Chip select timing matters too
Many SPI failures are blamed on CPOL and CPHA when the real issue is chip select.
Check these values:
- CS setup time before the first clock.
- CS hold time after the last clock.
- Minimum CS high time between transactions.
- Whether multi-byte transfers must keep CS low.
Some devices reset their internal command parser when CS rises. Others expect CS to stay low for command plus address plus data. If firmware toggles CS between bytes, the device may never see a complete command.
For register reads, the transaction often looks like this:
- Pull CS low.
- Send command or register address.
- Send one dummy byte.
- Read returned data on MISO.
- Pull CS high.
If your SPI driver automatically toggles CS after each byte, the device may interpret every byte as a separate command. The waveform will look active, but the response will be wrong.
The first bit problem
CPHA also affects when the first data bit must be ready.
With CPHA = 0, the first data bit is sampled on the first clock edge. That means the transmitter must place that bit on the line before the first edge arrives.
With CPHA = 1, the first edge gives the transmitter time to shift out the first bit, and sampling happens on the second edge.
This is one reason CPHA = 0 captures can look visually surprising: valid data may appear before the first clock pulse.

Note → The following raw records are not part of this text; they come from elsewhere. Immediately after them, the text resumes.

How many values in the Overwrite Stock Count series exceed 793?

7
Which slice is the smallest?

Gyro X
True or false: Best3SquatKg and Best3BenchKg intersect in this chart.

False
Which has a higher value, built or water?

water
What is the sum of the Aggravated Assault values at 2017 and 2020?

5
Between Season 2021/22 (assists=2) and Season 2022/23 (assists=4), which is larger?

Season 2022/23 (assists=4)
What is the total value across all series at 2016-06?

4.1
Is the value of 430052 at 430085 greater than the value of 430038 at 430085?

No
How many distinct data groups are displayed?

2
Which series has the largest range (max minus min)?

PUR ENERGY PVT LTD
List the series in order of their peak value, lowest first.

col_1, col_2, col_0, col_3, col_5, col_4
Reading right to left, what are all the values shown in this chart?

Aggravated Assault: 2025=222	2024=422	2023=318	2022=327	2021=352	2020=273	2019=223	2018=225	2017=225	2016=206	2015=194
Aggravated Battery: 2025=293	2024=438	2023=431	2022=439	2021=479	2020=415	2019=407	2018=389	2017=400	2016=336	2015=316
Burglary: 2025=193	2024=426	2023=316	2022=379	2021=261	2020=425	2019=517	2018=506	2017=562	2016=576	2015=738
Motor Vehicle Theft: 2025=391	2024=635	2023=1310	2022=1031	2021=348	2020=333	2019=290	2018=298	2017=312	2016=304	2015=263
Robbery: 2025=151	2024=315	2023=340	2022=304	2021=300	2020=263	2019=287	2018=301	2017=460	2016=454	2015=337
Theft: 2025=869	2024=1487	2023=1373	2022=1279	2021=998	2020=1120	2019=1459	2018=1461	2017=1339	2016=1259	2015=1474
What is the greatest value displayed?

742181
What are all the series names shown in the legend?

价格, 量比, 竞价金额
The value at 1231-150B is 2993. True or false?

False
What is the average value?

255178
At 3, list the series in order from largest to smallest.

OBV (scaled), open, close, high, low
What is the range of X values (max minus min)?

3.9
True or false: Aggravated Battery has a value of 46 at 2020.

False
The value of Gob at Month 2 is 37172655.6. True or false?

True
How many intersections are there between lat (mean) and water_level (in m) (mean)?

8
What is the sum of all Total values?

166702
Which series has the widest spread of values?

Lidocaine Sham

MSB-first and LSB-first are separate
SPI mode does not define bit order. Most devices use MSB-first, but not all interfaces do, and some controllers can be configured either way.
If the expected ID register is 0x42 but you read 0x24, suspect bit order. If you read a stable but completely different value, also check whether the address needs a read bit or auto-increment bit.
Logic analyzer checklist
When using a logic analyzer, verify the physical waveform before trusting the decoder.
- Confirm SCLK idle level.
- Confirm chip select polarity.
- Look at the first data bit relative to the first edge.
- Compare decoded bytes with raw MOSI/MISO transitions.
- Lower the SPI clock and test again.
If lowering the clock fixes the problem, the mode may be correct but the timing margin is not.
Also check:
- Does CS stay low across the whole command?
- Does the register address include the required read bit?
- Is the first MISO byte dummy data?
- Is the expected response MSB-first?
- Are voltage levels valid for both devices?
What to ask a datasheet AI
Good SPI questions are narrow and easy to cite:
- "Which SPI mode does this datasheet require?"
- "Does SCLK idle high or low?"
- "On which clock edge is MOSI sampled?"
- "What is the maximum SPI clock frequency?"
- "Does chip select need to stay low for multi-byte reads?"
- "Is a dummy byte required before valid read data?"
Then inspect the cited page and compare it with your analyzer capture.
A small debug example
Imagine a sensor has a WHO_AM_I register at 0x0F and the expected value is 0xD1. Your firmware reads 0xFF.
Work down the stack:
- Is the sensor powered and out of reset?
- Is CS going low on the correct pin?
- Is SCLK idle at the datasheet's required level?
- Is data sampled on the required edge?
- Did you set the read bit in the address byte?
- Does the part require a dummy byte before the answer?
- Is MISO physically connected and at the correct voltage?
If every read is 0xFF, the slave may not be driving MISO at all. If reads are stable but wrong, the mode, command format, or bit order may be wrong.
Takeaway
SPI mode is not magic. It is just idle clock level plus sample edge. Read those from the timing diagram, then verify chip select timing and bus speed before changing firmware blindly.